# WHAT THE TASK REQUIRES
Could you filter the records below and keep only the lines with the word "authentication"?

+-------+

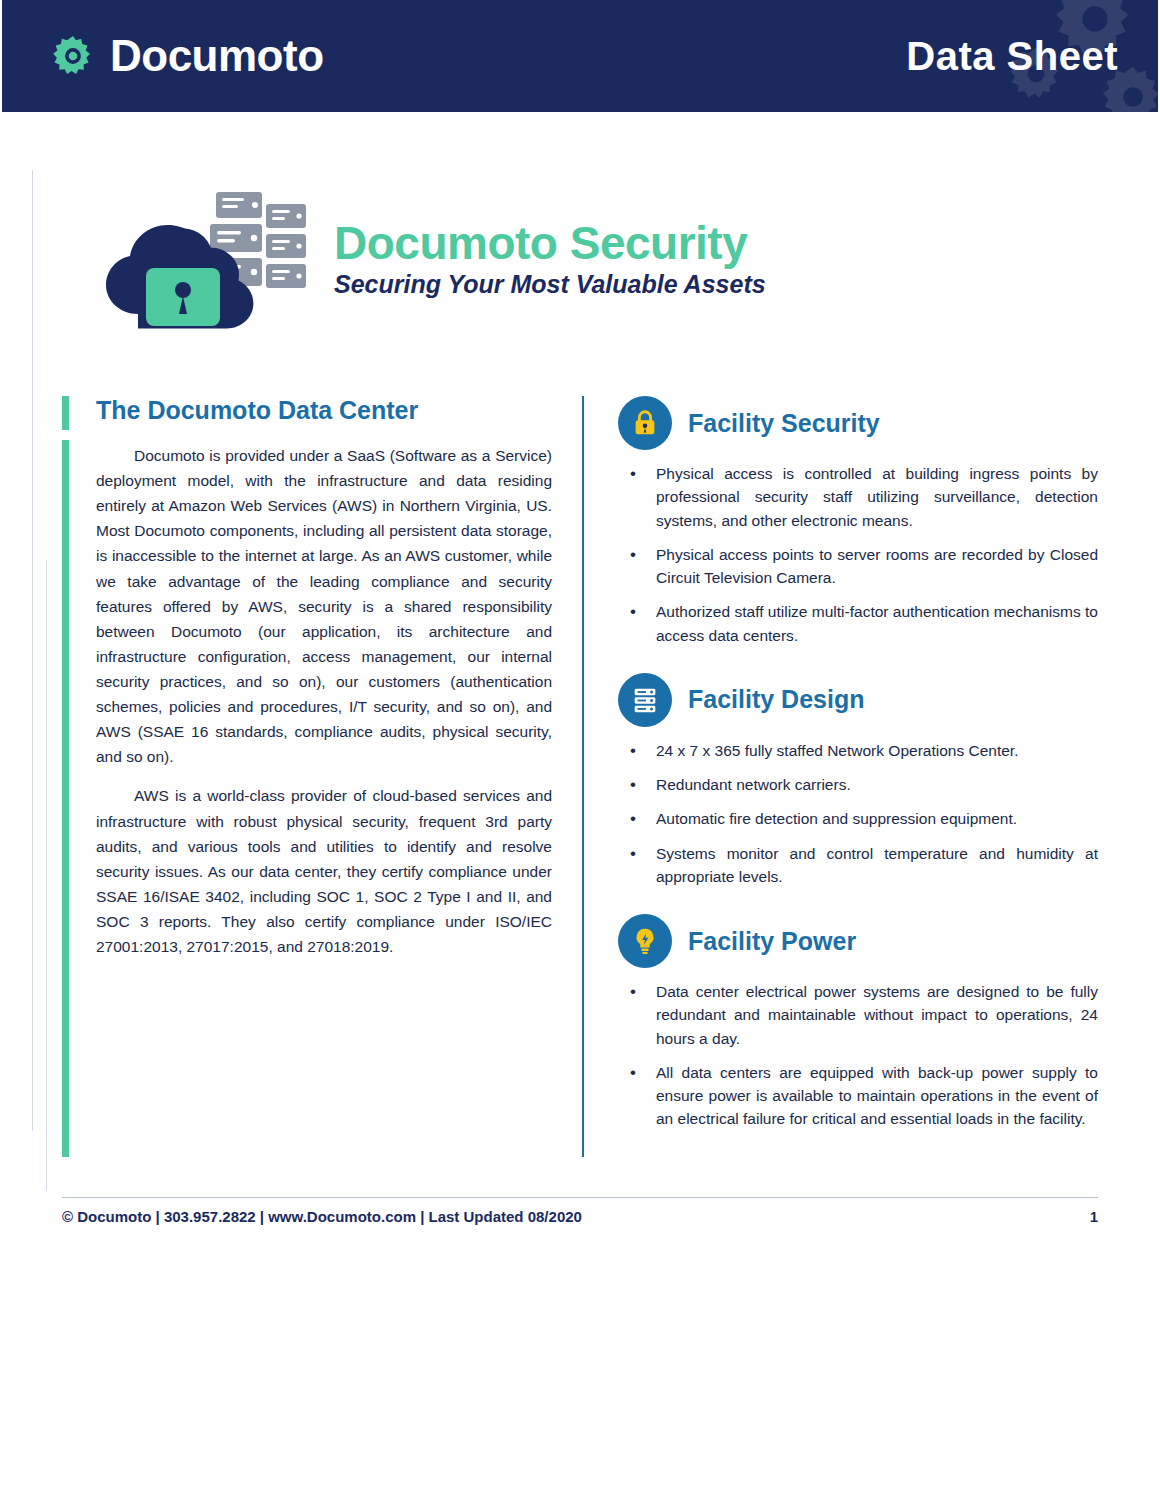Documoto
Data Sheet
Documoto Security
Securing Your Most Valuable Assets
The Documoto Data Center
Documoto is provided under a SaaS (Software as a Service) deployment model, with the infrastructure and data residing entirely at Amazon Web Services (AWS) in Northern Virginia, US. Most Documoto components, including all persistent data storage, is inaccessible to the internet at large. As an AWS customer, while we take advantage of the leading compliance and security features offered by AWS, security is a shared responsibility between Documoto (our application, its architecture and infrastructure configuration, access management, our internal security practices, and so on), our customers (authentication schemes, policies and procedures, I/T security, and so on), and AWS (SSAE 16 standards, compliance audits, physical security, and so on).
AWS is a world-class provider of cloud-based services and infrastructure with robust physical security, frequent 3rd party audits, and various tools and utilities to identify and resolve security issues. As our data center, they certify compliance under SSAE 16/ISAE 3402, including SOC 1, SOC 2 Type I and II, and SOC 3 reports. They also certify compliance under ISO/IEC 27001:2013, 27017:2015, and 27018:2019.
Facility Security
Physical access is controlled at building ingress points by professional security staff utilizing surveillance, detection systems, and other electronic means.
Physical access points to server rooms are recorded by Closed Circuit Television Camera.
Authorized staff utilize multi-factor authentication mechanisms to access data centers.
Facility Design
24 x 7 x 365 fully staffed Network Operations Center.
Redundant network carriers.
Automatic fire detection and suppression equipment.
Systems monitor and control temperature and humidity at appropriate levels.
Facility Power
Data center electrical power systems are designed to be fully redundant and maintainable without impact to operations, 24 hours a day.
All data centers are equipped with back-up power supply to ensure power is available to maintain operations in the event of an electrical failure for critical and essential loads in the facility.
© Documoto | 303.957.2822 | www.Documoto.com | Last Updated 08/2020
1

+-------+

# ANSWER
Documoto is provided under a SaaS (Software as a Service) deployment model, with the infrastructure and data residing entirely at Amazon Web Services (AWS) in Northern Virginia, US. Most Documoto components, including all persistent data storage, is inaccessible to the internet at large. As an AWS customer, while we take advantage of the leading compliance and security features offered by AWS, security is a shared responsibility between Documoto (our application, its architecture and infrastructure configuration, access management, our internal security practices, and so on), our customers (authentication schemes, policies and procedures, I/T security, and so on), and AWS (SSAE 16 standards, compliance audits, physical security, and so on).
Authorized staff utilize multi-factor authentication mechanisms to access data centers.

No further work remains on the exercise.